[Stored data]
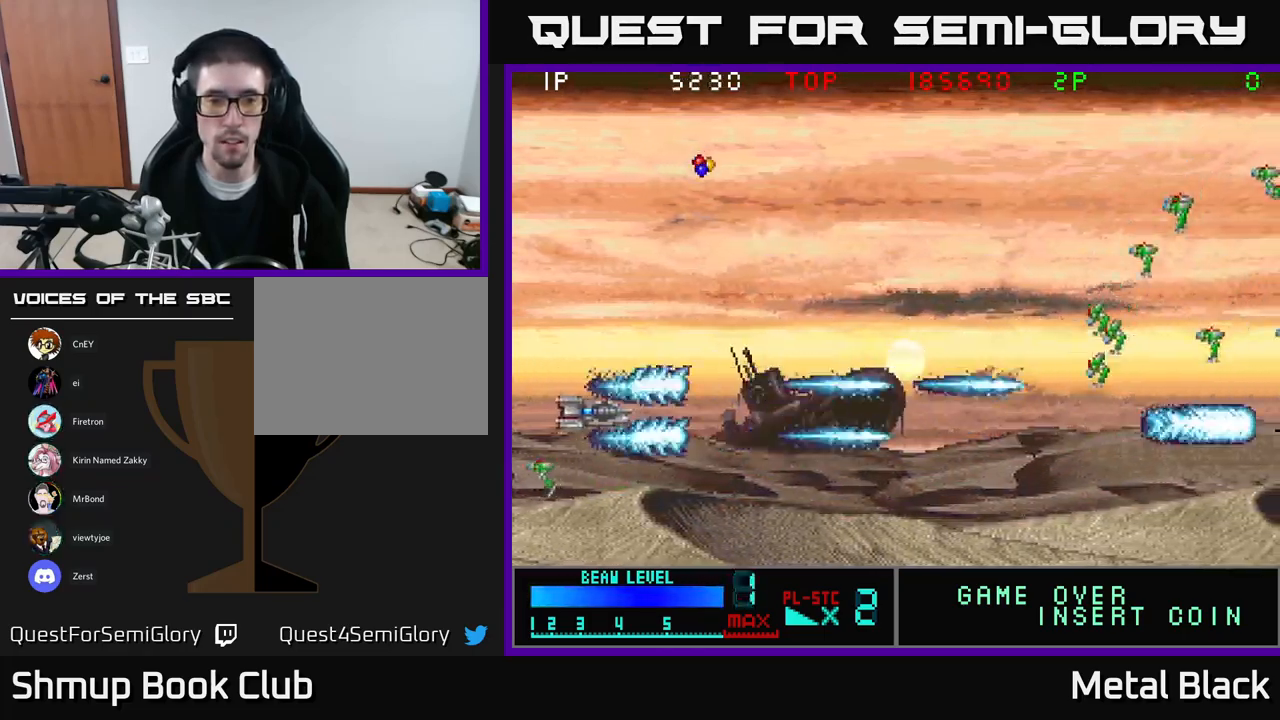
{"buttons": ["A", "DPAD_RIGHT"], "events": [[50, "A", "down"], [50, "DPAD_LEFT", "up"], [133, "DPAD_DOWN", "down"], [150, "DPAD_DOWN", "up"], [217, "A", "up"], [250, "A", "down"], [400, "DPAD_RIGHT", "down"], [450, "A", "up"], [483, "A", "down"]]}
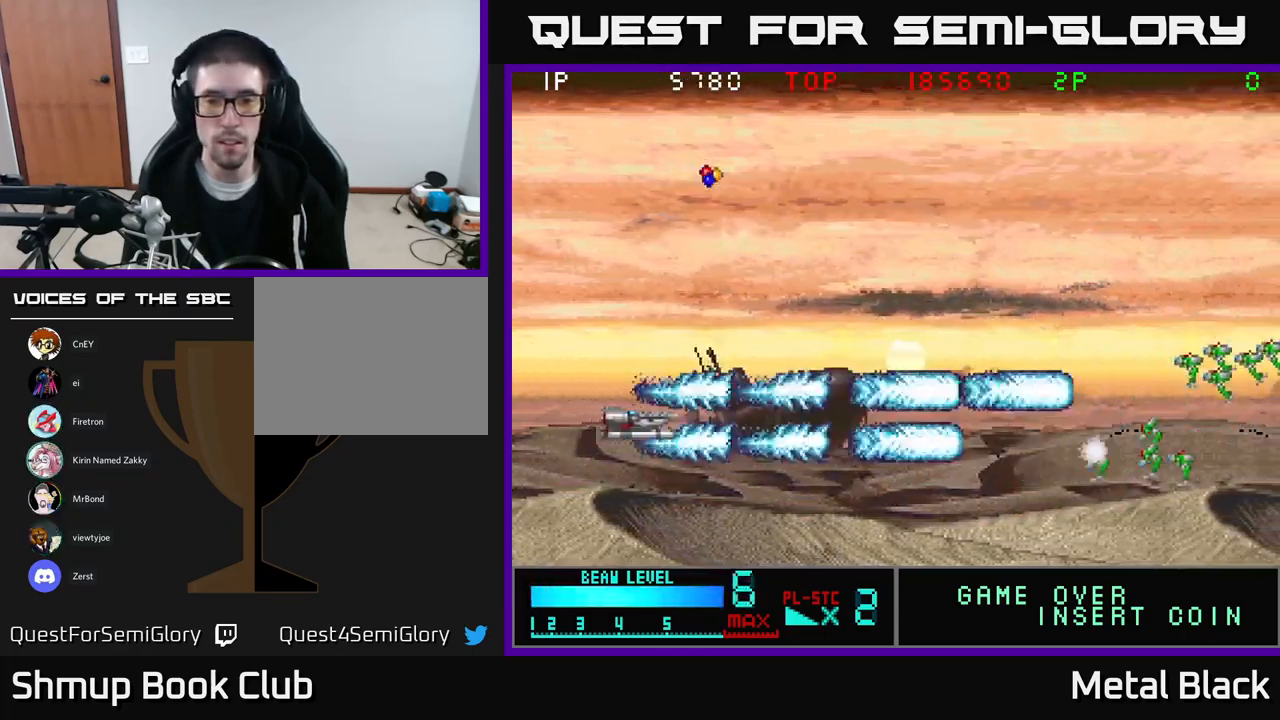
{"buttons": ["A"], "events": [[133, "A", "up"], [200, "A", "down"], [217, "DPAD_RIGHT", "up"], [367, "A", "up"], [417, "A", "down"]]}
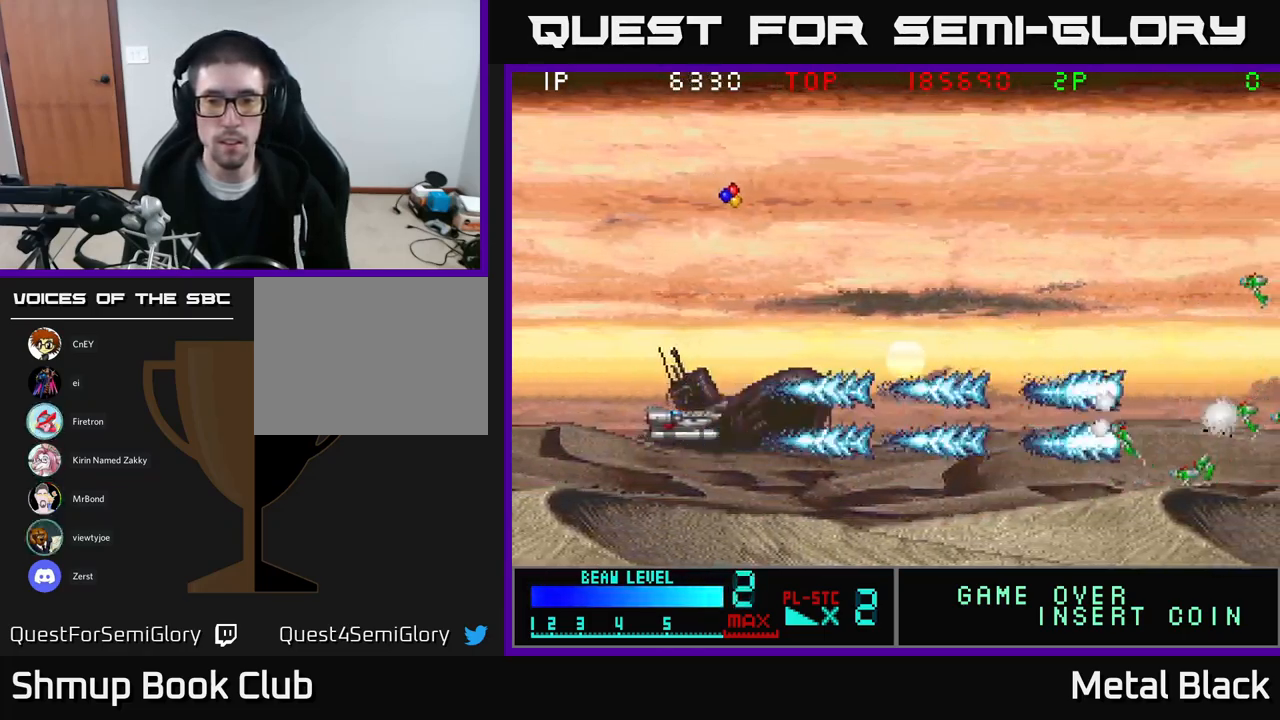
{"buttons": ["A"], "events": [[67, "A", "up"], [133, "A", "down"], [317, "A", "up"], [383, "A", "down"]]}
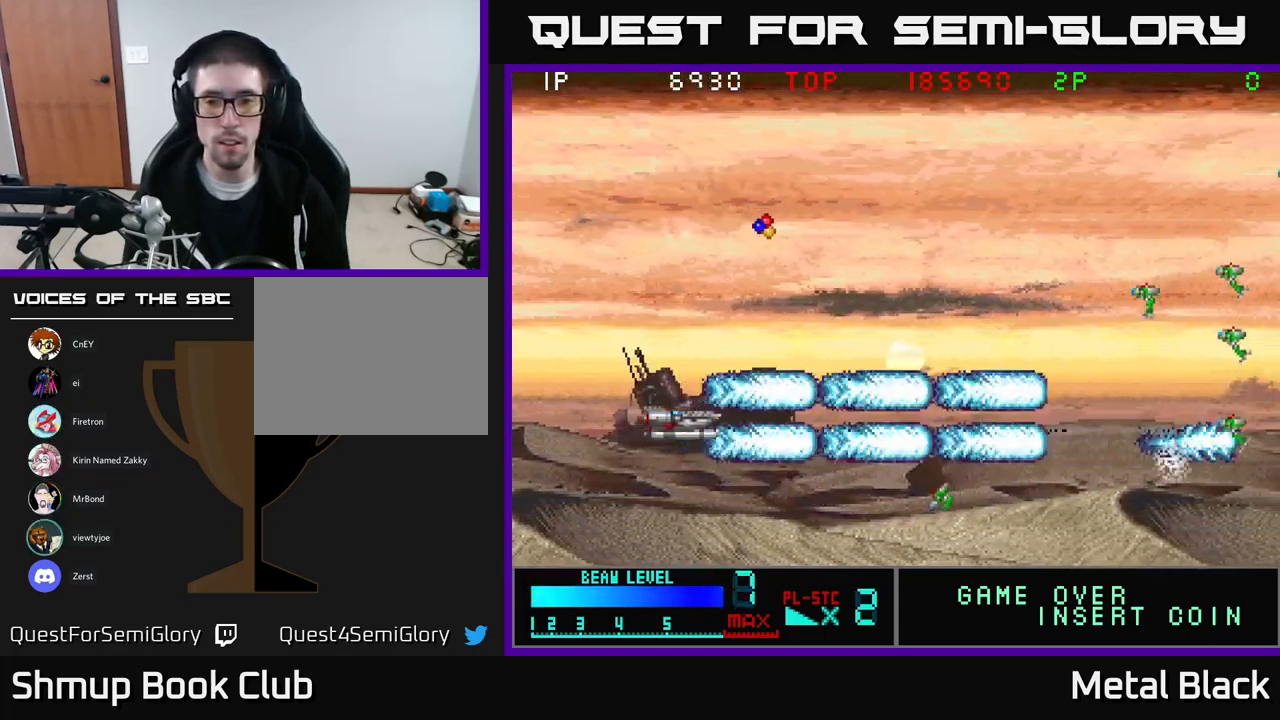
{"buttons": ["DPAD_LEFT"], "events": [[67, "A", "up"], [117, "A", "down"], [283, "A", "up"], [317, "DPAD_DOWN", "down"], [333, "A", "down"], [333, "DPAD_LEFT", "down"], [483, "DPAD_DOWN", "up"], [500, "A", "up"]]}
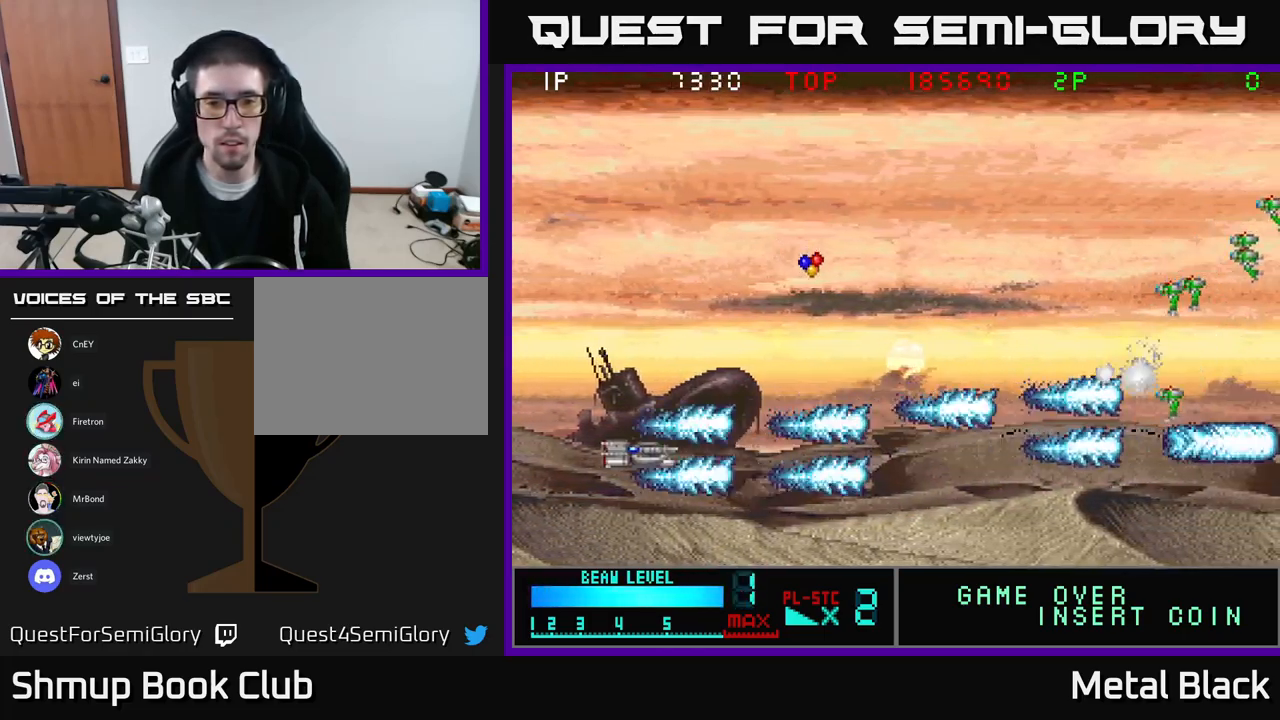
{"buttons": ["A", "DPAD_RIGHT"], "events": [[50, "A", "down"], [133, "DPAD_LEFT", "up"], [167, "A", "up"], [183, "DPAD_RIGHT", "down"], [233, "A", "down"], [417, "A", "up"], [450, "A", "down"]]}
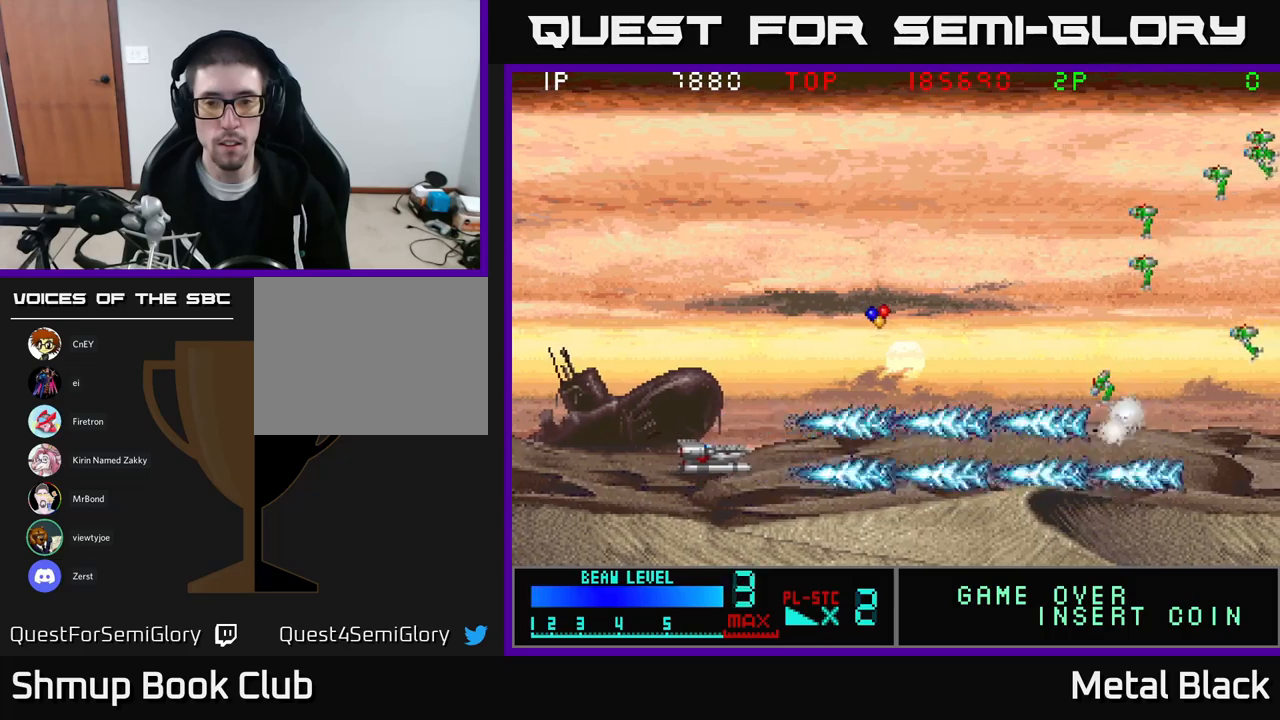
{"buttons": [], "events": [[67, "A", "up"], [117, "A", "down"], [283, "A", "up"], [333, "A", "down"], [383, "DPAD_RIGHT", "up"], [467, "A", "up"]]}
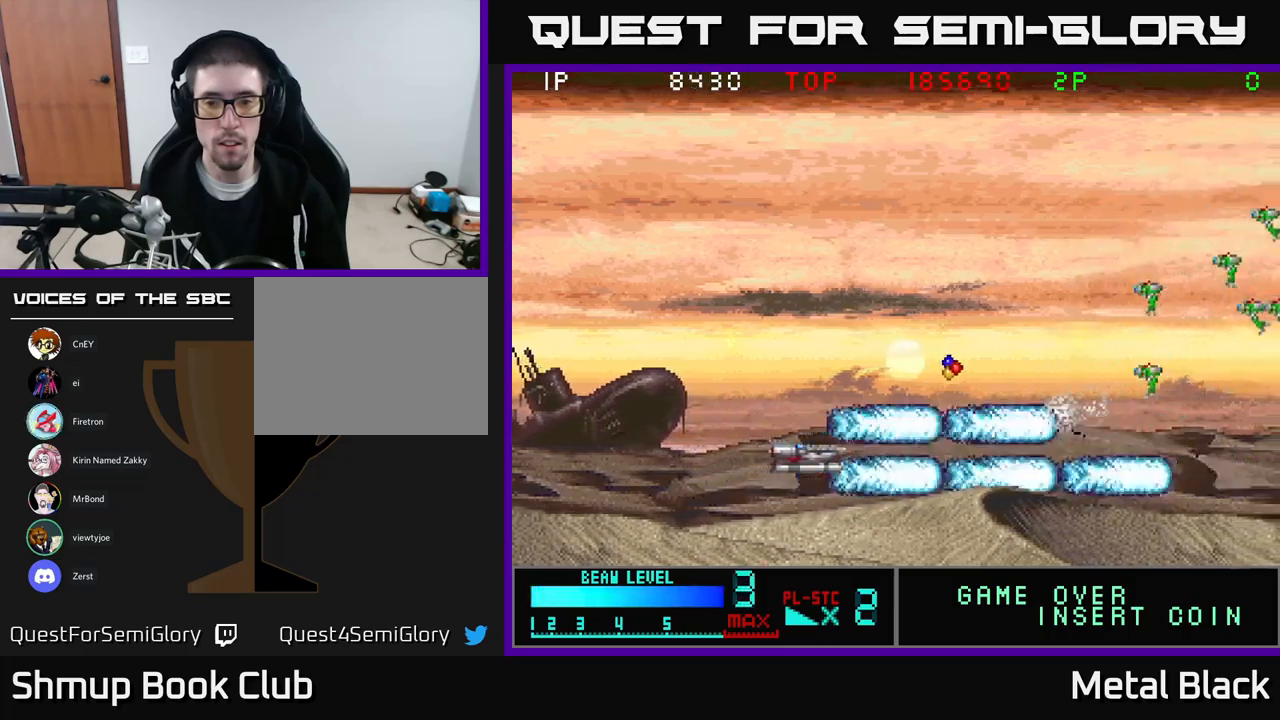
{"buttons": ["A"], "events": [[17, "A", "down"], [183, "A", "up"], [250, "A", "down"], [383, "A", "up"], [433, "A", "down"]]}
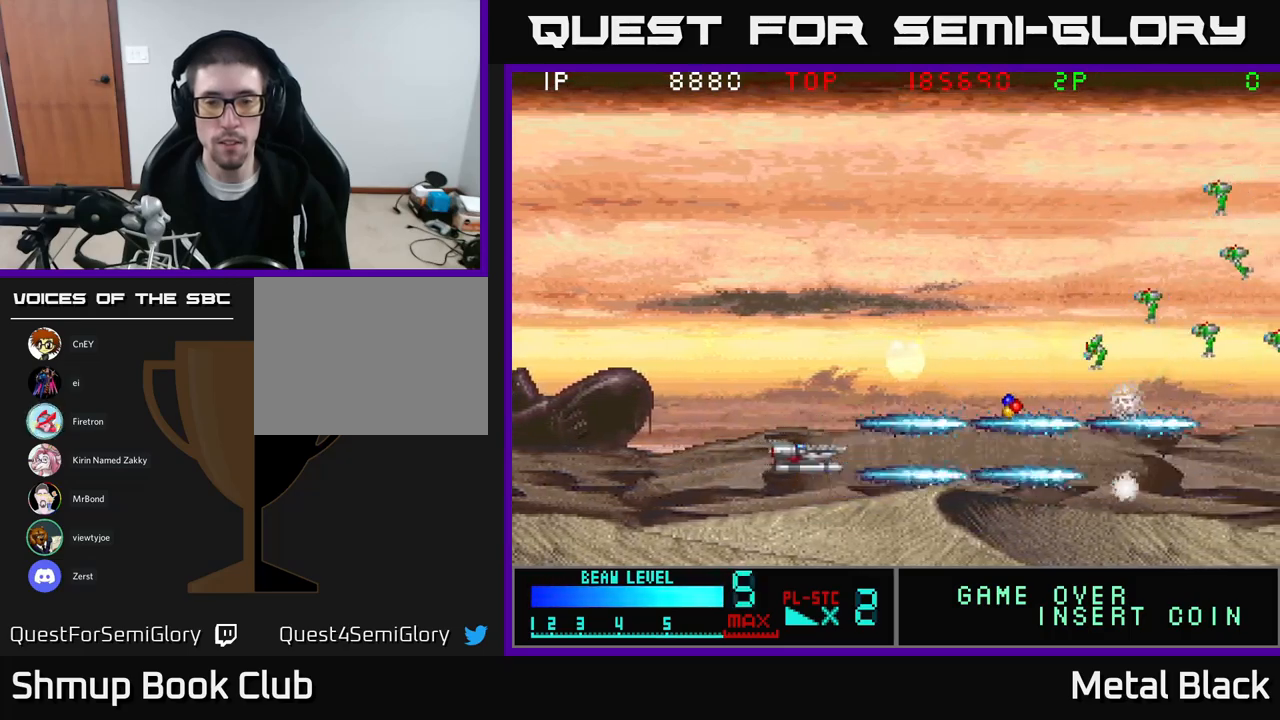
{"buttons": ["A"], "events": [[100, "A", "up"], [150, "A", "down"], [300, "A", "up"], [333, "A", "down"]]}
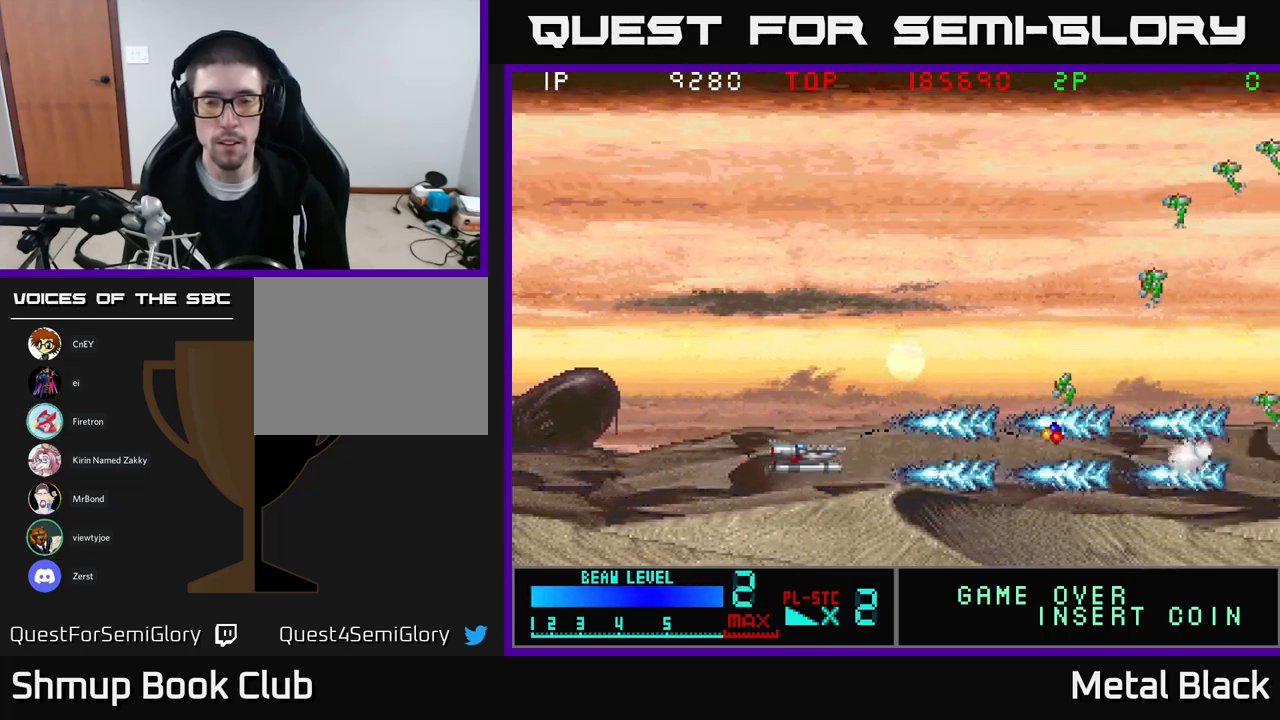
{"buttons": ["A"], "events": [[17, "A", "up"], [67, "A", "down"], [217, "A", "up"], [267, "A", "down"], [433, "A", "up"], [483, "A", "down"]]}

### WORK REQUIRED:
Every line above should be returned exactly; the pictures stay out.

### ANSWER BELOW:
{"buttons": ["A", "DPAD_RIGHT"], "events": [[50, "A", "down"], [50, "DPAD_LEFT", "up"], [133, "DPAD_DOWN", "down"], [150, "DPAD_DOWN", "up"], [217, "A", "up"], [250, "A", "down"], [400, "DPAD_RIGHT", "down"], [450, "A", "up"], [483, "A", "down"]]}
{"buttons": ["A"], "events": [[133, "A", "up"], [200, "A", "down"], [217, "DPAD_RIGHT", "up"], [367, "A", "up"], [417, "A", "down"]]}
{"buttons": ["A"], "events": [[67, "A", "up"], [133, "A", "down"], [317, "A", "up"], [383, "A", "down"]]}
{"buttons": ["DPAD_LEFT"], "events": [[67, "A", "up"], [117, "A", "down"], [283, "A", "up"], [317, "DPAD_DOWN", "down"], [333, "A", "down"], [333, "DPAD_LEFT", "down"], [483, "DPAD_DOWN", "up"], [500, "A", "up"]]}
{"buttons": ["A", "DPAD_RIGHT"], "events": [[50, "A", "down"], [133, "DPAD_LEFT", "up"], [167, "A", "up"], [183, "DPAD_RIGHT", "down"], [233, "A", "down"], [417, "A", "up"], [450, "A", "down"]]}
{"buttons": [], "events": [[67, "A", "up"], [117, "A", "down"], [283, "A", "up"], [333, "A", "down"], [383, "DPAD_RIGHT", "up"], [467, "A", "up"]]}
{"buttons": ["A"], "events": [[17, "A", "down"], [183, "A", "up"], [250, "A", "down"], [383, "A", "up"], [433, "A", "down"]]}
{"buttons": ["A"], "events": [[100, "A", "up"], [150, "A", "down"], [300, "A", "up"], [333, "A", "down"]]}
{"buttons": ["A"], "events": [[17, "A", "up"], [67, "A", "down"], [217, "A", "up"], [267, "A", "down"], [433, "A", "up"], [483, "A", "down"]]}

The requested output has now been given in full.